REQUIREMENT
After locating the line that contains "22: (373, 159, 47.36)" in the data below, set down exactly that line and each one after it through the line that contains "49: (174, 47, 298.40)", and nothing more.

Saved entries:
════════════════
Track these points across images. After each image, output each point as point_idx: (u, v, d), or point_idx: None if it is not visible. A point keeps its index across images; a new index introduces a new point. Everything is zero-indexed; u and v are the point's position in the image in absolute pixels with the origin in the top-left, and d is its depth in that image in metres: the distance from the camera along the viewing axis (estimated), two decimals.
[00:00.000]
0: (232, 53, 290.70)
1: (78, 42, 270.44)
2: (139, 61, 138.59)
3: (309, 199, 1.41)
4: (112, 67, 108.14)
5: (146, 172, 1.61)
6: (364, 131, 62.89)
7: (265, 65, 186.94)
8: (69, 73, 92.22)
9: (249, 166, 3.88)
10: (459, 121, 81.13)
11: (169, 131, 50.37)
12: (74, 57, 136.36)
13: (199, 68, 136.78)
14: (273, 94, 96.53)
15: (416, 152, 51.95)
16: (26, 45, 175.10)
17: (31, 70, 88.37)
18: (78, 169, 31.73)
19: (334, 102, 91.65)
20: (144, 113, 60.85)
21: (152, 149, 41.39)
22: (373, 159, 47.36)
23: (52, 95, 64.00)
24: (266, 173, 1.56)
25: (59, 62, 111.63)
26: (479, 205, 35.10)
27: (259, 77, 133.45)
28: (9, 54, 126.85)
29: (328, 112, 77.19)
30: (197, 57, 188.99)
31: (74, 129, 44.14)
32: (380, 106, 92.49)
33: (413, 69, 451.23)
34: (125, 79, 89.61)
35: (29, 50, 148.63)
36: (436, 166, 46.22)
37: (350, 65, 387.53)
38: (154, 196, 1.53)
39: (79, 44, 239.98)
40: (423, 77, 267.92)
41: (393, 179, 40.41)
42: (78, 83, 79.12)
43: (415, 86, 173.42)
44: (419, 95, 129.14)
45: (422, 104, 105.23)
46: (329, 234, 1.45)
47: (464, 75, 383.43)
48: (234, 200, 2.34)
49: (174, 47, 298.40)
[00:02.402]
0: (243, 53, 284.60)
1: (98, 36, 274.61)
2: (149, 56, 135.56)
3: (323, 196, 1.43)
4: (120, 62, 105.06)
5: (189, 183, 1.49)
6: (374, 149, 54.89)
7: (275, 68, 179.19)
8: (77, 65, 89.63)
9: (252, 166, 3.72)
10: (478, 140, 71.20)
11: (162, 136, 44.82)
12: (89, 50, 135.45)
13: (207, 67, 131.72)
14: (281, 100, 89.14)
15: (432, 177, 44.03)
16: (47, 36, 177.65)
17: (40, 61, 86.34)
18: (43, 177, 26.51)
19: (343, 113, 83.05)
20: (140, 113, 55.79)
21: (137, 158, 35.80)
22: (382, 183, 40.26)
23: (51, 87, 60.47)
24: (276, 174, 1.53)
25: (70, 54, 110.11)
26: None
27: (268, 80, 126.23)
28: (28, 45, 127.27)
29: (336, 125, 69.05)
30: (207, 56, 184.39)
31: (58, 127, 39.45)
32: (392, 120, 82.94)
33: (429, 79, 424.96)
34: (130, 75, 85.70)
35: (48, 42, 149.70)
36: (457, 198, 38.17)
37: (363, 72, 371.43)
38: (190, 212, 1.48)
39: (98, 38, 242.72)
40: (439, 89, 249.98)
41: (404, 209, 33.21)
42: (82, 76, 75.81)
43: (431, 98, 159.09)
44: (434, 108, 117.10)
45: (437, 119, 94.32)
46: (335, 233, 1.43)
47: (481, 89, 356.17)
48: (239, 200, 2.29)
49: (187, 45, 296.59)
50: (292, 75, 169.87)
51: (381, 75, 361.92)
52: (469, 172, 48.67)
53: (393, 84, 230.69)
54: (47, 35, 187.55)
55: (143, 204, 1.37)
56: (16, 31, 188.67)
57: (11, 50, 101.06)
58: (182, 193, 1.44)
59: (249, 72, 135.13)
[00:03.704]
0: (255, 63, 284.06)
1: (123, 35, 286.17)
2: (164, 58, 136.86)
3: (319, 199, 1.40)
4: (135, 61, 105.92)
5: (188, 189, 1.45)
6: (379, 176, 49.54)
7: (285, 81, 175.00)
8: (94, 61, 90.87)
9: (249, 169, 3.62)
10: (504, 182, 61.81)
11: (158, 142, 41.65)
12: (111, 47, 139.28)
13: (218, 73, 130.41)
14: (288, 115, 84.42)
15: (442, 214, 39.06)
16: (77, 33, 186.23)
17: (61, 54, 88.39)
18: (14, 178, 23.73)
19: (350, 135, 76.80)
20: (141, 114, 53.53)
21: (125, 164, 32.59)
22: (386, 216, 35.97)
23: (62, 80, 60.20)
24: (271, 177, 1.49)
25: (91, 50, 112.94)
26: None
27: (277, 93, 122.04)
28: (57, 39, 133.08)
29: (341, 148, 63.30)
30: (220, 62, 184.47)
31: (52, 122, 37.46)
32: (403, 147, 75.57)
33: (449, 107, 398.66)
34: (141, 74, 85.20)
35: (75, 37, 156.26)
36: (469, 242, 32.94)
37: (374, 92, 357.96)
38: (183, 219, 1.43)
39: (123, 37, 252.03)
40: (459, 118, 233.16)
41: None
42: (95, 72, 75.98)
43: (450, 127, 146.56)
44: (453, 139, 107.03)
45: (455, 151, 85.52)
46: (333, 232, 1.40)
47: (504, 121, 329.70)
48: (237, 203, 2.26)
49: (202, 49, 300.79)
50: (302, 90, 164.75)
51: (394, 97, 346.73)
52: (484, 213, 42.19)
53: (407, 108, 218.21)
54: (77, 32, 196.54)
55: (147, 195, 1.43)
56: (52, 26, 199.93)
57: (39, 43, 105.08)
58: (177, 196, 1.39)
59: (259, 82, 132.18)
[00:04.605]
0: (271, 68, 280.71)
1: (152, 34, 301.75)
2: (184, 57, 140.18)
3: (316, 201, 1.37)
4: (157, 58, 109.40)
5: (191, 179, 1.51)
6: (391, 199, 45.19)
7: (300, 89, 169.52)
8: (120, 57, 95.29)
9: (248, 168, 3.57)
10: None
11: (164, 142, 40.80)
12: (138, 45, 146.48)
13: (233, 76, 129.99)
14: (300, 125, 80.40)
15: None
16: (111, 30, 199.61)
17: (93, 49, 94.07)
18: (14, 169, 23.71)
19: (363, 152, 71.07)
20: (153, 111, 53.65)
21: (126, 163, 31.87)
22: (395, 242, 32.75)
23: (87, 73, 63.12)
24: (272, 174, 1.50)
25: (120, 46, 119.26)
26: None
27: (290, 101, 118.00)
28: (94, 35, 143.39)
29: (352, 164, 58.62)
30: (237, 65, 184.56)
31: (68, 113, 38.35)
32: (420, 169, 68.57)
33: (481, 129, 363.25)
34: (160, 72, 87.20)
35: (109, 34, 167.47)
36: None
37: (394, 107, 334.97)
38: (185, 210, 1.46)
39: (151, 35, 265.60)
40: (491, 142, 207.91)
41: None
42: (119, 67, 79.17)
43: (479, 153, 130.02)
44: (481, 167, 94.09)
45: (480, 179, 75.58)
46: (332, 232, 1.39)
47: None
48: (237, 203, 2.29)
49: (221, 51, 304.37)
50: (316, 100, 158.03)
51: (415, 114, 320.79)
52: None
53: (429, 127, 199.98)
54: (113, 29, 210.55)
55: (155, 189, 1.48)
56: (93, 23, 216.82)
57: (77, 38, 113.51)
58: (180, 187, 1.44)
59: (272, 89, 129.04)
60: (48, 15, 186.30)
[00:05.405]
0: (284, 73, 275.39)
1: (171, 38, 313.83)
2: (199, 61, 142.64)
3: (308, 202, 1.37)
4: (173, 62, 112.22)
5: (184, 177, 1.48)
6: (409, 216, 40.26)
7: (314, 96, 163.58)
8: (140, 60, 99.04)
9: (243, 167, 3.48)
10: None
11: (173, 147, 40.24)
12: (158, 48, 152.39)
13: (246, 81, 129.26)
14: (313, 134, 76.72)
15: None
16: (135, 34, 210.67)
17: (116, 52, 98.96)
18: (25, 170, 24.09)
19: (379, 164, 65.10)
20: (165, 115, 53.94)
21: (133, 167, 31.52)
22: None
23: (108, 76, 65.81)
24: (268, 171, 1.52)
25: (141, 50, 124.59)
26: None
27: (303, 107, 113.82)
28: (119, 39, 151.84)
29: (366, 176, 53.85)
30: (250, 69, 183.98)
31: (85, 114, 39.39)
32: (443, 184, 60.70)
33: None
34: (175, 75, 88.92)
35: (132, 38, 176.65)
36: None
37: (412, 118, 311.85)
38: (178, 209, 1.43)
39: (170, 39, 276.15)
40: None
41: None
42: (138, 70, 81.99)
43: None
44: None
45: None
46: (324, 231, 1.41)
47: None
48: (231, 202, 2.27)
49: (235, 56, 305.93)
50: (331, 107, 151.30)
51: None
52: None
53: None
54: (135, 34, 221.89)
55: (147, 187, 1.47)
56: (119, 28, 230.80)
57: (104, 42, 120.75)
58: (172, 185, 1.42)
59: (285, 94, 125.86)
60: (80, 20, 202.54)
════════════════
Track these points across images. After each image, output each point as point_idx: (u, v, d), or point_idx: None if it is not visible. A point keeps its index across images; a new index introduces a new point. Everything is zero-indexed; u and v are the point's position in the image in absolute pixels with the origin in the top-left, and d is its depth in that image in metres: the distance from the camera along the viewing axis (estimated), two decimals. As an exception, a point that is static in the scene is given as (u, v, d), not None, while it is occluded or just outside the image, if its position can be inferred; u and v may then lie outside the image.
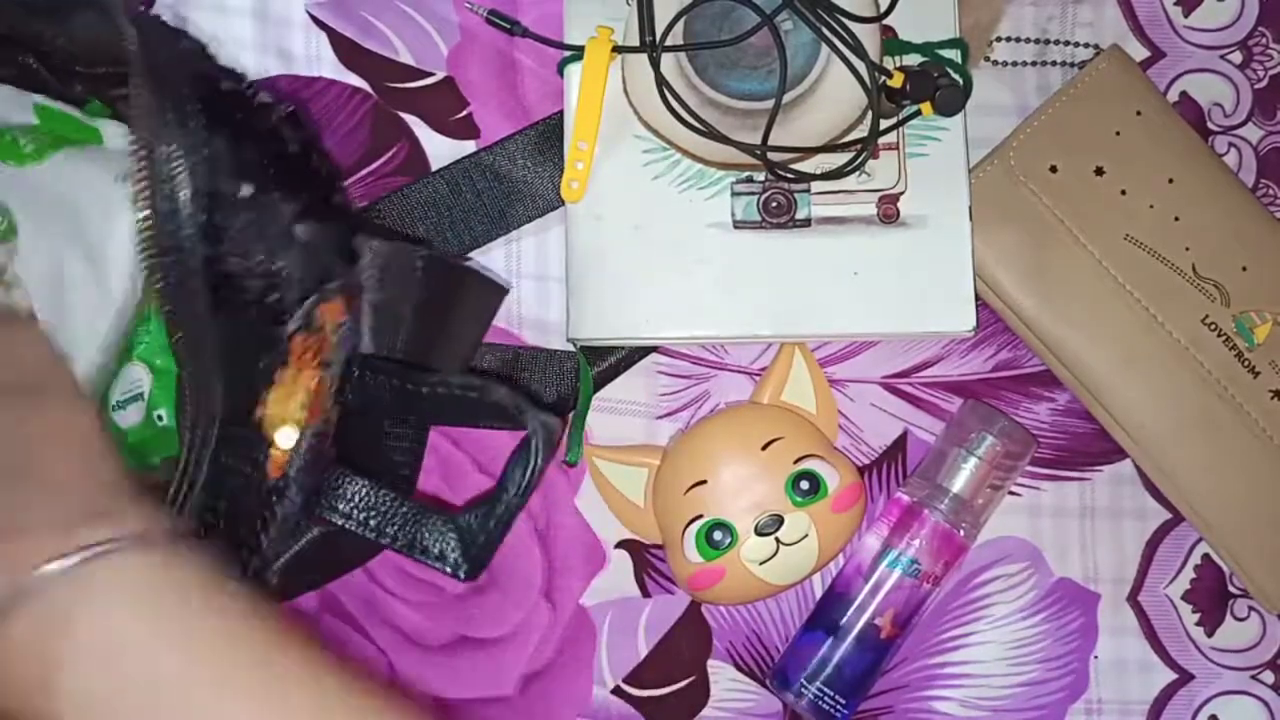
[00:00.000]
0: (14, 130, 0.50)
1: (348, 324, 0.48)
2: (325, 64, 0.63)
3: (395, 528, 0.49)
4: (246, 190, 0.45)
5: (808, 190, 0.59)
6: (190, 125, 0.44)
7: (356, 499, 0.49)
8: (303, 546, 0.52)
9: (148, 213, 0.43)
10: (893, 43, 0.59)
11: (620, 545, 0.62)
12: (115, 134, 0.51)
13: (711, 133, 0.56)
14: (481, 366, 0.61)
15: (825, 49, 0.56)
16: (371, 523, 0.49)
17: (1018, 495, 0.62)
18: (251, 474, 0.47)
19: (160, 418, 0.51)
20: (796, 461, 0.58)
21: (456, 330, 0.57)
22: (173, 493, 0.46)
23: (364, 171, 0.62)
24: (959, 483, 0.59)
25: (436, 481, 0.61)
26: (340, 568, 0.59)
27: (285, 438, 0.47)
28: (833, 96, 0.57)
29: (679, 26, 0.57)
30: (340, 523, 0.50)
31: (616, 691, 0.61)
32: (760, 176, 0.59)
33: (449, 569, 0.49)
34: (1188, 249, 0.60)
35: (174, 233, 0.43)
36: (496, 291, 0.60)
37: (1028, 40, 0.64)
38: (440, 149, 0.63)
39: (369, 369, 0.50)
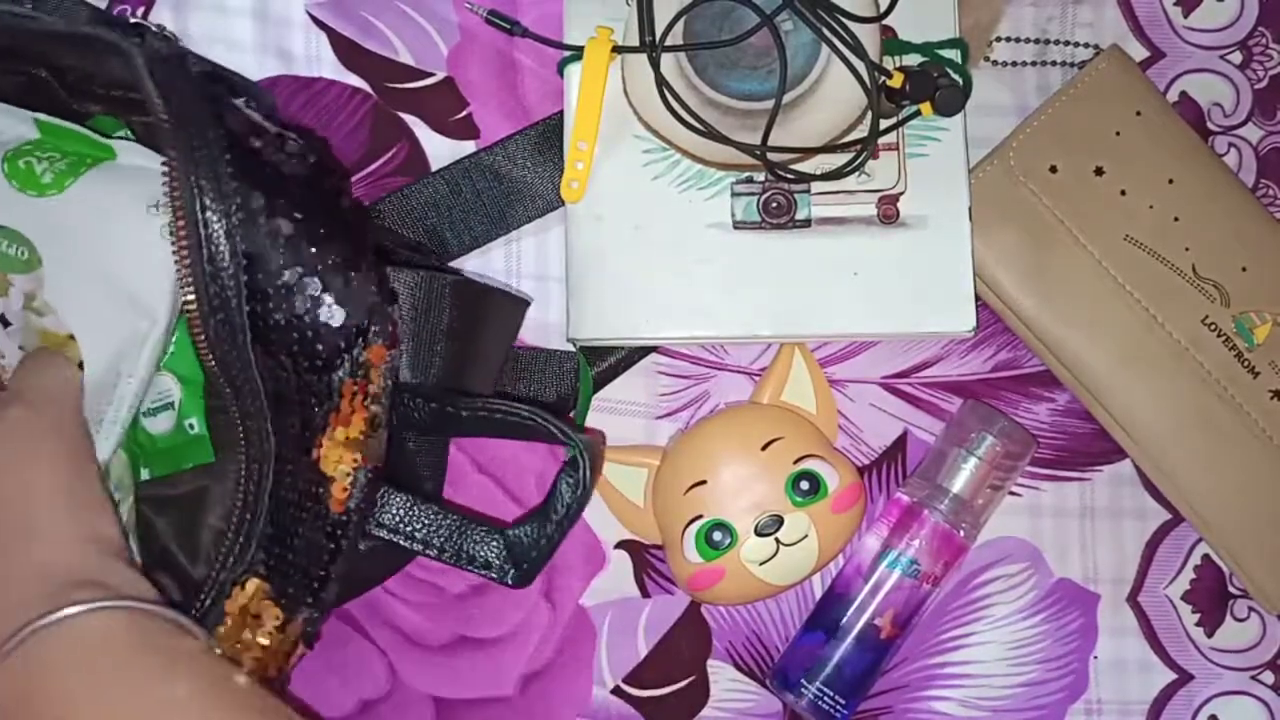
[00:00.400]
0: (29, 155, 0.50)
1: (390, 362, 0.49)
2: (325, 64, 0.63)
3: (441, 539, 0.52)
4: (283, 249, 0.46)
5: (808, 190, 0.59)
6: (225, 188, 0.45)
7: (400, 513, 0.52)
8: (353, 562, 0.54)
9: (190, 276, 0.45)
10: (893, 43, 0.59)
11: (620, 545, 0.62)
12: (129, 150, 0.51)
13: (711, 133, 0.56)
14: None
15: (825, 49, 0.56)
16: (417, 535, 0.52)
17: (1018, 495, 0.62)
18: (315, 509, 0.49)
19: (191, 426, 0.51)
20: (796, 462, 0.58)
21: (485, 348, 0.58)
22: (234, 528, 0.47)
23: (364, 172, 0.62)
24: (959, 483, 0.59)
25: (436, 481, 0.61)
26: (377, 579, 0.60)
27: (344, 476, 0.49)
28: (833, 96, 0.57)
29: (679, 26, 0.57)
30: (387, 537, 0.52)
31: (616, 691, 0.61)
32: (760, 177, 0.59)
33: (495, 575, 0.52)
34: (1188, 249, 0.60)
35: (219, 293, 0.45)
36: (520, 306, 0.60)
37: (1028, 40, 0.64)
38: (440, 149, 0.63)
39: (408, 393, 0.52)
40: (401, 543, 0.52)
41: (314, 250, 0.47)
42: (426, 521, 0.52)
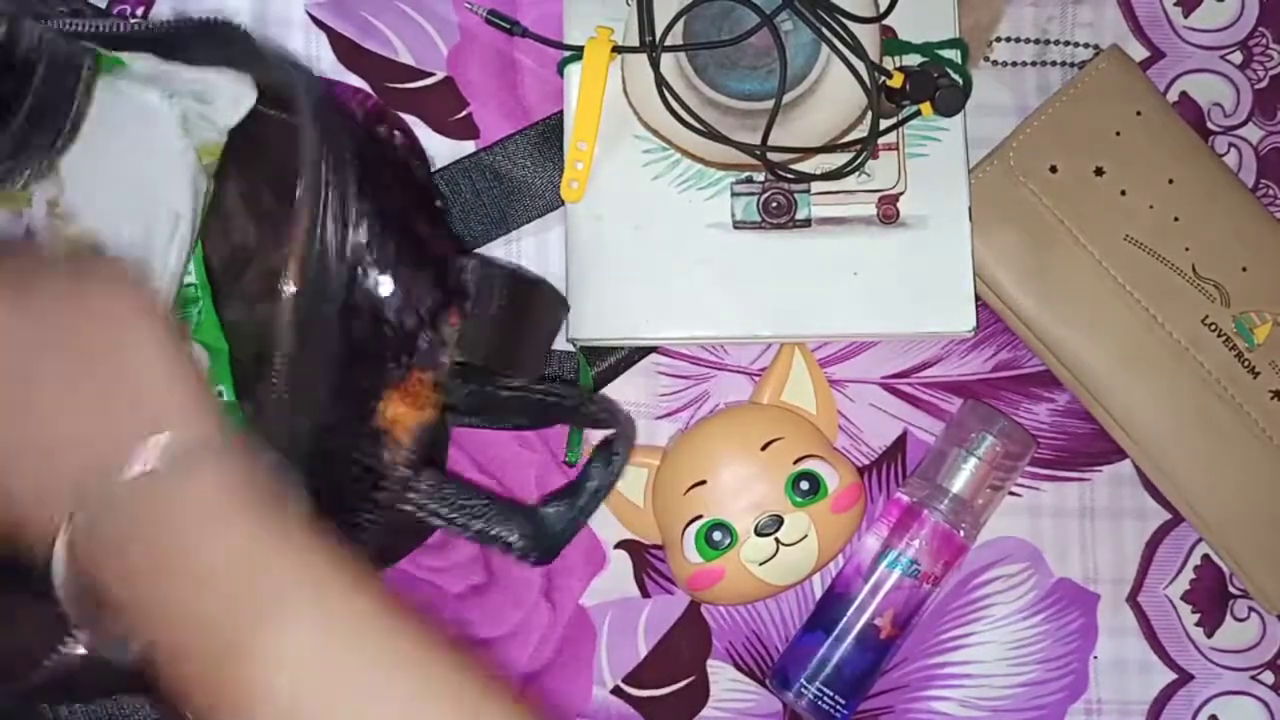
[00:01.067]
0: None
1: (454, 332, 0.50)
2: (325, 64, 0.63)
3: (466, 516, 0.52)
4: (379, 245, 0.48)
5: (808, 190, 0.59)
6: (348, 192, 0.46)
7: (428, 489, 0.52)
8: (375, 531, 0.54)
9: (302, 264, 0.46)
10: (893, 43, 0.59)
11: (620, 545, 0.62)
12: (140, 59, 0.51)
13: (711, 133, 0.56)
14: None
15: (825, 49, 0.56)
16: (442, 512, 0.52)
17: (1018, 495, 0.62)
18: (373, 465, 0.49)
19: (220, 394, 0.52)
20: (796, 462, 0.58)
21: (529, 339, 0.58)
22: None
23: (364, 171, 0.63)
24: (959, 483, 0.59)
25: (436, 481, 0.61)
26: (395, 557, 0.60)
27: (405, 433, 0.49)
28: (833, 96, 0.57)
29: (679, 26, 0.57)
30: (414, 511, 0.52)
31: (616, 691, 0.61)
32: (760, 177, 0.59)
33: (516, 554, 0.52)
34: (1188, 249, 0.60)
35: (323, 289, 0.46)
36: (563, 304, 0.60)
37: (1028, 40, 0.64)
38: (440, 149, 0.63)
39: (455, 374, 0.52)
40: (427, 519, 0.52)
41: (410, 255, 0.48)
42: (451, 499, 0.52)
════════════════
EXERCISE OUTPUT
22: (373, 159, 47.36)
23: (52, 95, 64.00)
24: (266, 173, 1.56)
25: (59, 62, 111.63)
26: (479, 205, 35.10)
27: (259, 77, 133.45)
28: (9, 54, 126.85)
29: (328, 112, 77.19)
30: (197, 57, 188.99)
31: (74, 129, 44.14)
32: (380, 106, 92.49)
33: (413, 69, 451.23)
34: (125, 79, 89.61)
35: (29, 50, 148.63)
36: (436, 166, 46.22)
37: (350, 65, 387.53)
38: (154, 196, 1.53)
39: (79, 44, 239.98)
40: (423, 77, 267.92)
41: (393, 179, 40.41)
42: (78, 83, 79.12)
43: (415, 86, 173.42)
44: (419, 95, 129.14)
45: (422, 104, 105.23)
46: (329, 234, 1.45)
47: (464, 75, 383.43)
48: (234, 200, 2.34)
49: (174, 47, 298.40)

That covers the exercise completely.